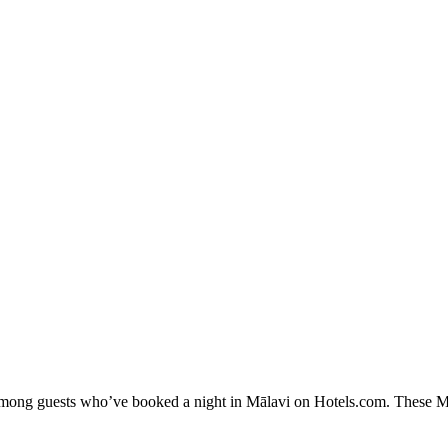
 among guests who’ve booked a night in Mālavi on Hotels.com. These Māl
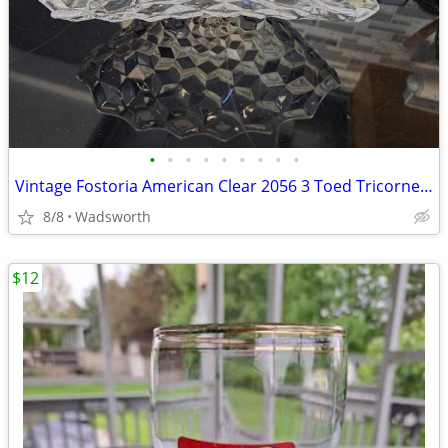
•
•
•
•
•
•
•
•
•
Vintage Fostoria American Clear 2056 3 Toed Tricorne cube pattern bowl
8/8
Wadsworth
$12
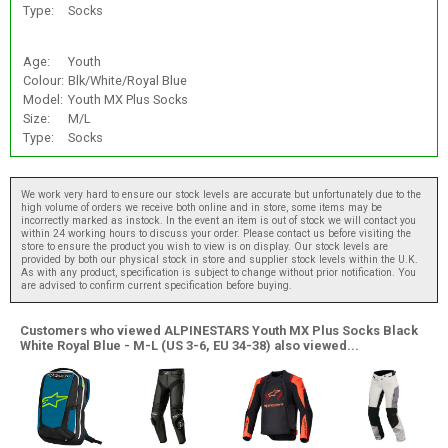
Type:
Socks
Age:
Youth
Colour:
Blk/White/Royal Blue
Model:
Youth MX Plus Socks
Size:
M/L
Type:
Socks
We work very hard to ensure our stock levels are accurate but unfortunately due to the
high volume of orders we receive both online and in store, some items may be
incorrectly marked as instock. In the event an item is out of stock we will contact you
within 24 working hours to discuss your order. Please contact us before visiting the
store to ensure the product you wish to view is on display. Our stock levels are
provided by both our physical stock in store and supplier stock levels within the U.K.
As with any product, specification is subject to change without prior notification. You
are advised to confirm current specification before buying.
Customers who viewed ALPINESTARS Youth MX Plus Socks Black
White Royal Blue - M-L (US 3-6, EU 34-38) also viewed...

★ ★ ★ ★

| What this task involves |
Pick out every line of the material above that contains the word "before".

| Written solution |
within 24 working hours to discuss your order. Please contact us before visiting the
are advised to confirm current specification before buying.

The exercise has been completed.